[Data for processing]
◆ ◆ ◆
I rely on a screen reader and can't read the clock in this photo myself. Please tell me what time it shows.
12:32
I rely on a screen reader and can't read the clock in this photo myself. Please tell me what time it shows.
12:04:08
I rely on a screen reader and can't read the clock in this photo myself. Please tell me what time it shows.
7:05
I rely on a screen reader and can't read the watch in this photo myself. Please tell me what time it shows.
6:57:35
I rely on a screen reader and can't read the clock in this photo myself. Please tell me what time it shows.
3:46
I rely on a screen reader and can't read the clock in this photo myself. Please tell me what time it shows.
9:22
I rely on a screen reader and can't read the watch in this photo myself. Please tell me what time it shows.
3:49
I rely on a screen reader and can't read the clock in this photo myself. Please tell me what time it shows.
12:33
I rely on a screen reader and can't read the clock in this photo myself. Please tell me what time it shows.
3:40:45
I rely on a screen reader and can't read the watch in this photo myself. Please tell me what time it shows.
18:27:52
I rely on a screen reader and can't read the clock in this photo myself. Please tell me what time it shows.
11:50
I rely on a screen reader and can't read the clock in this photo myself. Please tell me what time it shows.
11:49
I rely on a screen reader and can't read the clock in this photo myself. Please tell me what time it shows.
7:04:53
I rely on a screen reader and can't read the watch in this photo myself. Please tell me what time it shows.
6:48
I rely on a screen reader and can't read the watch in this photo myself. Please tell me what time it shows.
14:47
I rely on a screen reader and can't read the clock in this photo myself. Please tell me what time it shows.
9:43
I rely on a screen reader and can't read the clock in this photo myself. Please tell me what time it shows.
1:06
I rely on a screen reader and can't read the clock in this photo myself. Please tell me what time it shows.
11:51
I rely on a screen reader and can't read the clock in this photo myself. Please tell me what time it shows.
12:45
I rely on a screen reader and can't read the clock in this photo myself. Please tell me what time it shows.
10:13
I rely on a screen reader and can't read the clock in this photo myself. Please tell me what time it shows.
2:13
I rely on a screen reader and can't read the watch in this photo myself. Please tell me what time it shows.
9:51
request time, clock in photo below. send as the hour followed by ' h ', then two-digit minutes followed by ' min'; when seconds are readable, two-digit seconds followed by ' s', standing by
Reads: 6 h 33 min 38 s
◆ ◆ ◆
[Task goal] From the items above, pick out each line that contains the word "request" and copy it out in full. Case counts.

[Written solution]
request time, clock in photo below. send as the hour followed by ' h ', then two-digit minutes followed by ' min'; when seconds are readable, two-digit seconds followed by ' s', standing by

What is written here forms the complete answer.